According to Vice News, which filed a Freedom of Information Act request for the data, several of the judges who approve the surveillance authorizations have owned Verizon stock in the last year.
“On May 28 last year, Judge James Zagel, a FISA Court member since 2008, purchased stock in Verizon,” Vice’s Lee Fang wrote. “In June of this year, Zagel signed off on a government request to the FISA Court to renew the ongoing metadata collection program.”
Another judge, Susan Wright, purchased Verizon stock valued at $15,000 or less on October 22, 2013, while Judge Dennis Saylor has owned Verizon stock, and last year collected a dividend of less than $1,000.
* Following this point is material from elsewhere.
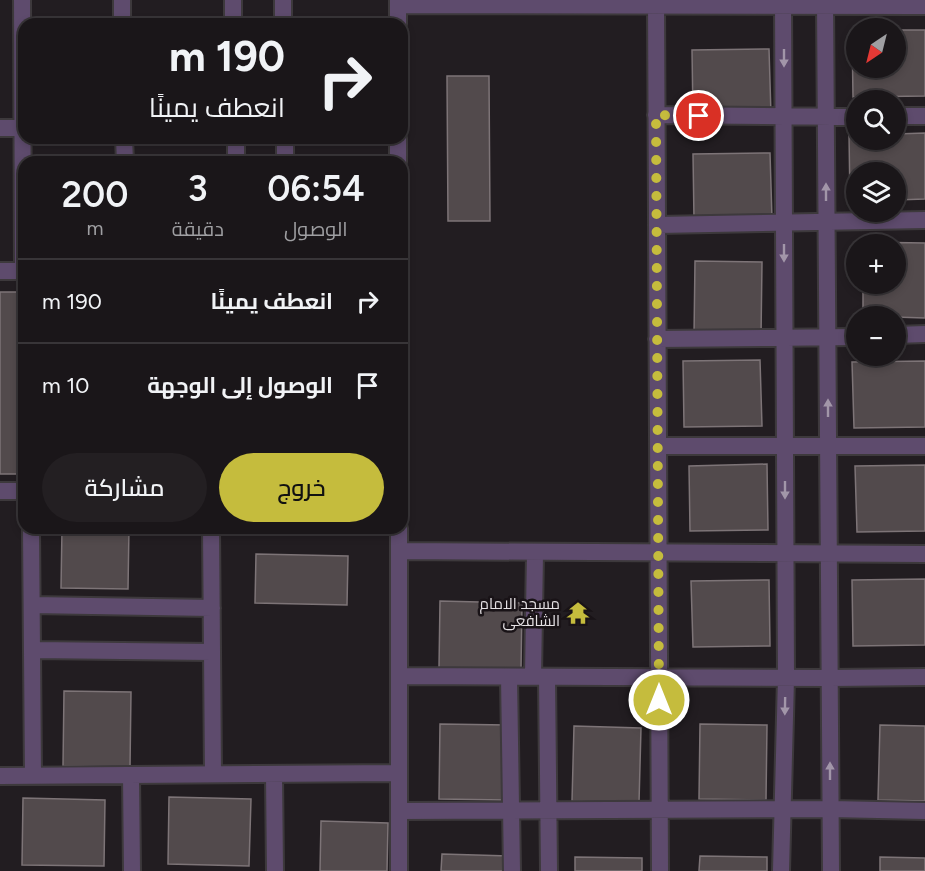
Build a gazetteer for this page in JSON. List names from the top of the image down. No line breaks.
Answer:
{"places":{"temple":["مسجد الامام الشافعى"]},"north":"bottom left","page":{"map_buttons":["+","−"],"turn":["190 m","انعطف يمينًا"],"eta":["06:54","الوصول","3","دقيقة","200","m"],"list":[{"name":"انعطف يمينًا","value":"190 m"},{"name":"الوصول إلى الوجهة","value":"10 m"}],"buttons":["خروج","مشاركة"]}}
Vice noted that government ethics disclosures only reveal investment amounts within a range, not a specific value.
Ethics laws require federal judges to recuse themselves from “any proceeding in which his impartiality might reasonably be questioned,” including having “a financial interest in the subject matter in controversy or in a party to the proceeding, or any other interest that could be substantially affected by the outcome of the proceeding.”
The US Code also says, “A judge should inform himself about his personal and fiduciary financial interests, and make a reasonable effort to inform himself about the personal financial interests of his spouse and minor children residing in his household.”
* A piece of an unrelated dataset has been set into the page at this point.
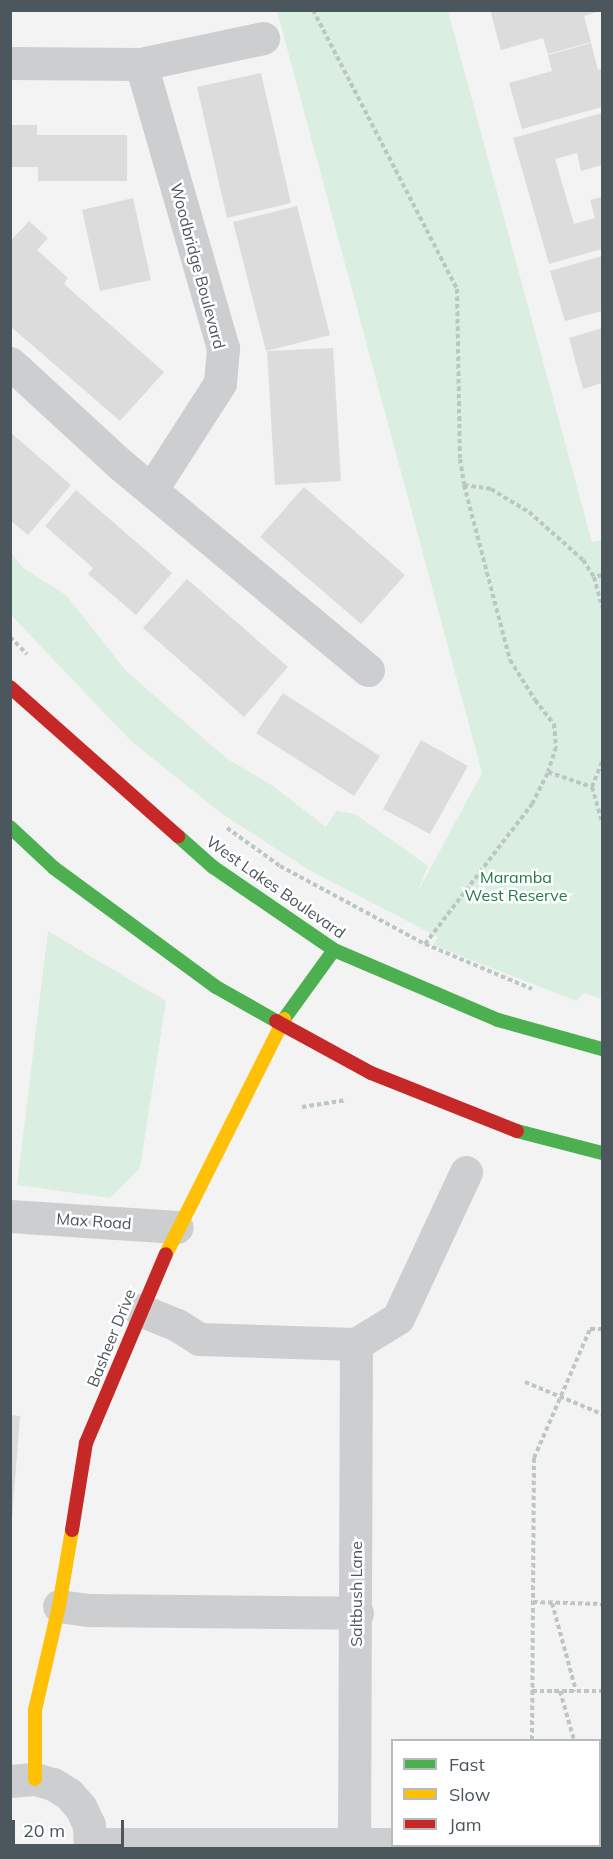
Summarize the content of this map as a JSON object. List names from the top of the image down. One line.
{"streets":{"main road":["West Lakes Boulevard","Basheer Drive"],"street":["Woodbridge Boulevard","Max Road","Saltbush Lane"]},"crossings":[["West Lakes Boulevard","Basheer Drive"],["Max Road","Basheer Drive"]],"parks":["Maramba West Reserve"],"legend":["Fast","Slow","Jam"],"scale_bar":"20 m"}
But FISA Court judges who own Verizon stock and don’t disqualify themselves from these requests are not breaking the law.
“FISA proceedings are ex parte, meaning Verizon isn't even a party for the NSA requests,” Fang wrote. “However, telecom companies certainly have a stake in how they comply with government orders, and some ethicists say judges would be well served if they simply steer clear of these types of investments.”
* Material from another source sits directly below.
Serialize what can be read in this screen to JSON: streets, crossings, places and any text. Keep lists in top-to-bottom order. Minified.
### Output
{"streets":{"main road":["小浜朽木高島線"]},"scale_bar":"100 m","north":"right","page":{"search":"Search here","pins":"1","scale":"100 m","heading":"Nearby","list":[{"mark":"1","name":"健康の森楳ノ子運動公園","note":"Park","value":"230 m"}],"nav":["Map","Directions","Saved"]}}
But just because it’s not against the law doesn’t mean that judges should be buying stock in companies whose values might be affected by their rulings, critics argue.
“State privileges being abused to make money? In Washington DC? It is almost like a lack of transparency creates opportunities for corruption,” DSWright at Firedoglake wrote. “If any group of people should be trying with all their power to stay above reproach it should be those clandestinely deciding the fate of Americans’ privacy.”
FISA Court judges owning stakes in telecommunications companies isn’t a new phenomenon. Gawker reported in September that all of the 11 members of the secretive court ‒ as well as the three additional members of the FISA Court of Review ‒ had some sort of conflict of interest in their annual financial disclosures.
“Most current FISC judges do not directly own stock in telecommunications companies, and those that do tend to own stock in large companies like AT&T and Verizon, whose massive customer bases make for both fairly solid investments and obvious targets of governmental surveillance,” Gawker’s J.K. Trotter wrote. “But smaller companies popped up in some disclosures, too.”
Gawker’s report covered stock purchased before the telecom giant was named in the document leaks by former NSA contractor Edward Snowden. That could make the subsequent buying of Verizon stock more insidious because it is no longer an “obvious target” of government surveillance; rather it is the only named collaborator so far.